I have had back problems for a long time--some of it was related to sports injuries when I was a teenager. Some of it is genetics as my dad and brother both have had similar problems and these problems were made worse by my first pregnancy. I learned the hard way to be careful with my spine. It's very easy to injure your spine simply by standing in the wrong way or even moving too quickly. I had a professor that literally reached down to help her grandson do something--did it too fast and at an awkward angle and eventually had to have back surgery because of it.

So, all I can say is that no matter what, be careful with your spine. My son was 2.5-years-old when I got pregnant with my daughter. He learned very quickly that mama couldn't pick him up anymore. I tried it a few times and the irritation to my back reminded me of how debilitating my condition could be if I wasn't careful. If my husband saw me try it he would totally not stand for it because he's had to haul me around when I was dealing with back injuries and take care of me--he knows how bad it can be.

There were a lot of physical things I couldn't do any more with my son. It just made me focus on other ways I could interact with him. He learned to be more gentle with me. At first I could rough-house a bit with him but by the time I was 5 or 6-months pregnant my body was telling me that that wasn't a good idea--especially since sometimes little children don't know how not to be too rough (the other day I was rough-housing with my now 4-year-old son and he kicked me in the chin on accident!)

By the time my son was 3-years-old he became really good at walking--we stopped using a stroller by the time he was 3-years-old as well. Of course, my son still had his dad to toss him around and wrestle with him and also his grandpa so the fact that I couldn't do the same didn't mean he didn't get that type of physical interaction.

Just take it from someone who has suffered greatly with a back injury (at times unable to stand upright, I had to crawl on all fours to get around my home!)--don't risk it by picking your son up.
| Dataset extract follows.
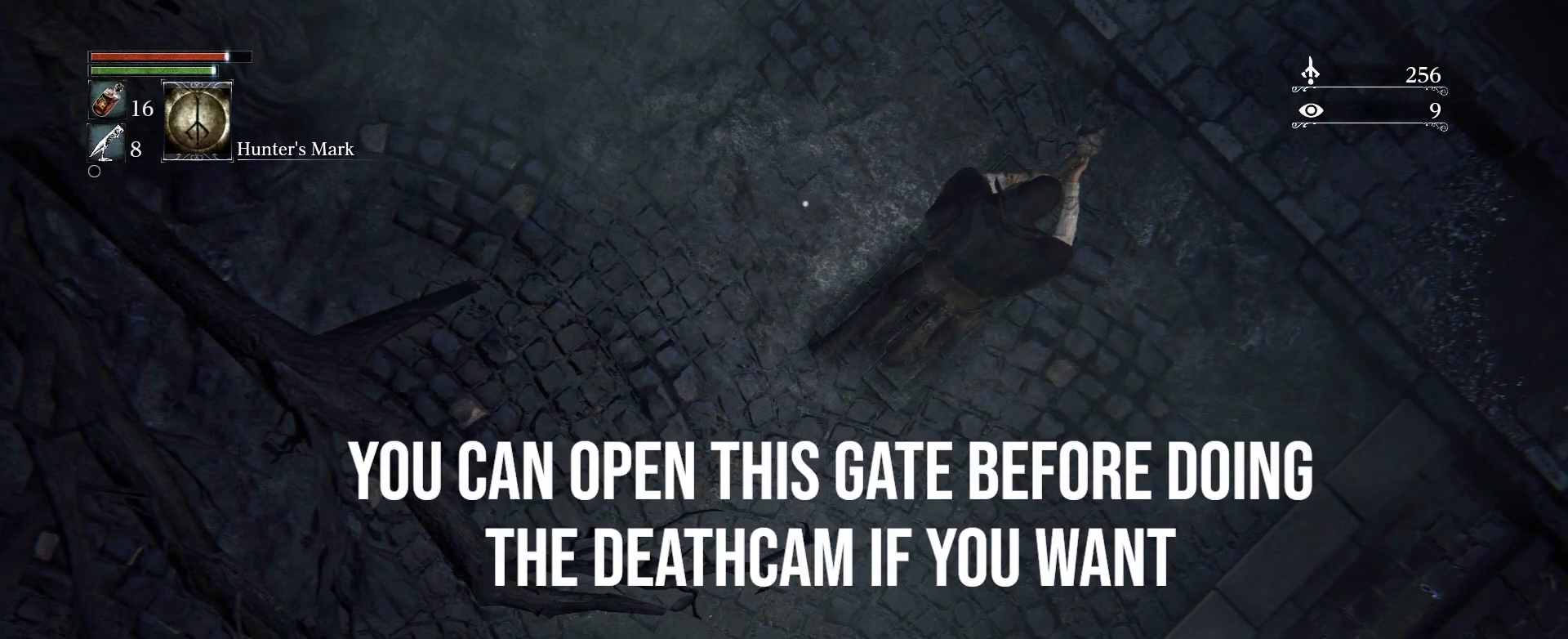
{"buttons": [], "left_stick": "center", "right_stick": "center", "events": []}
It may be no big deal but there could be that one time and you could have to pay dearly for it. Back injury is one of the most miserable things that can happen to a person.
 
Your nearly three year old should be really independent by now (ie. walking most places)? Mine was just 3 when his brother was born and it just wasn't an issue at all. Why not let him become a little independent and only pick him up or use strollers on very long walks? Cuddles are just as good as picking up and hurt you less!(-:
 
I was pregnant with my 2nd when my son was 2 years old. I carried him alot initially till the bump got bigger and i cut down alot. He would notice how i struggled to walk up the overhead bridge that we'd use on our way to school. He'd ask me to carry him at times, and i told him i've no strength to carry him, can he please hold my hand instead and help me walk on? he would accept it and walk with me. and that wasnt the end. he would ask every 10mins. and got the same answer and walked :)
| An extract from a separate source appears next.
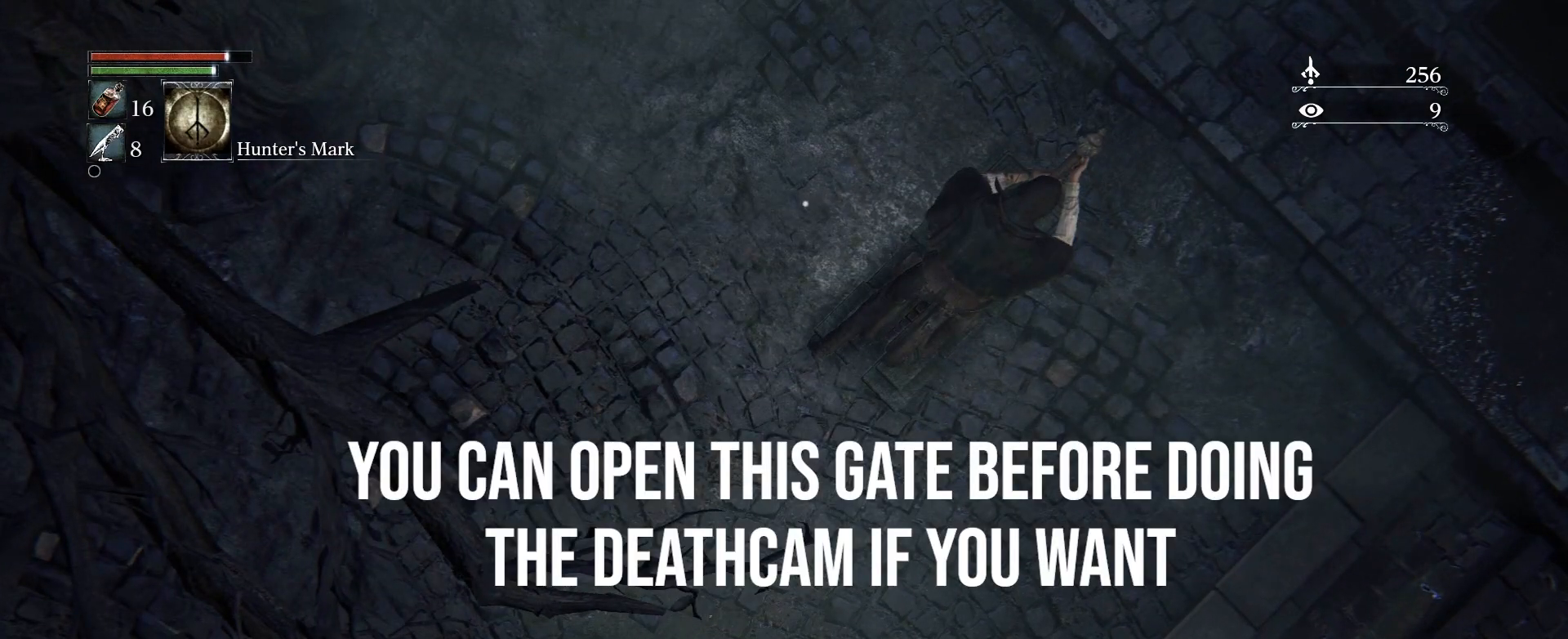
{"buttons": [], "left_stick": "up", "right_stick": "center", "events": [[483, "left_stick", "up"]]}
he did not like the stroller, so i'd use his tricycle and push him to the playground/ shops/ library. we had no helper till i was abt 8mths into the pregnancy. my husband would take over evening and weekends, bring him out with his tricycle, play ball or get groceries.

During this time, we did alot of craft, where i could sit down and work with him. we began making lanterns to light up the home, so that dad would not feel lonely, when we went back to our home country to give birth. it was great. he believed in the cause, spent 1-2 hrs everyday, just cutting, painting, pasting. for 5-6mths!
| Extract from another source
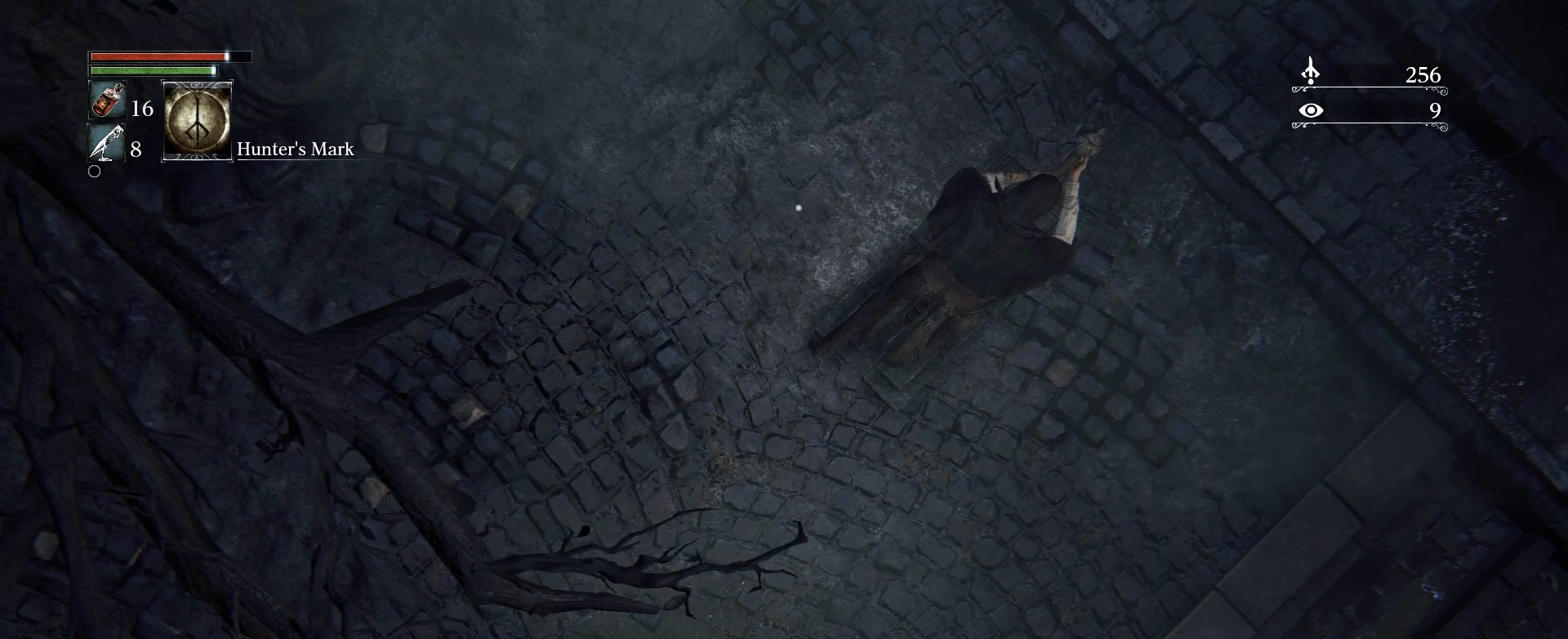
{"buttons": [], "left_stick": "up", "right_stick": "center", "events": []}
i also went to our building's playground everyday for 1.5hrs. he would climb + play. i could sit and watch him. when he needed my interaction, we would blow bubbles and snuggle up to read stories. towards the end of my pregnancy, we were still wall painting and walking ard the parks and playgrounds (2x!) everyday.

i couldnt do things very fast, or carry him much. but we still had our fun, just slower and he came out more independent and can i use the word "empathetic"? that he can take care of mummy as much i take care of him.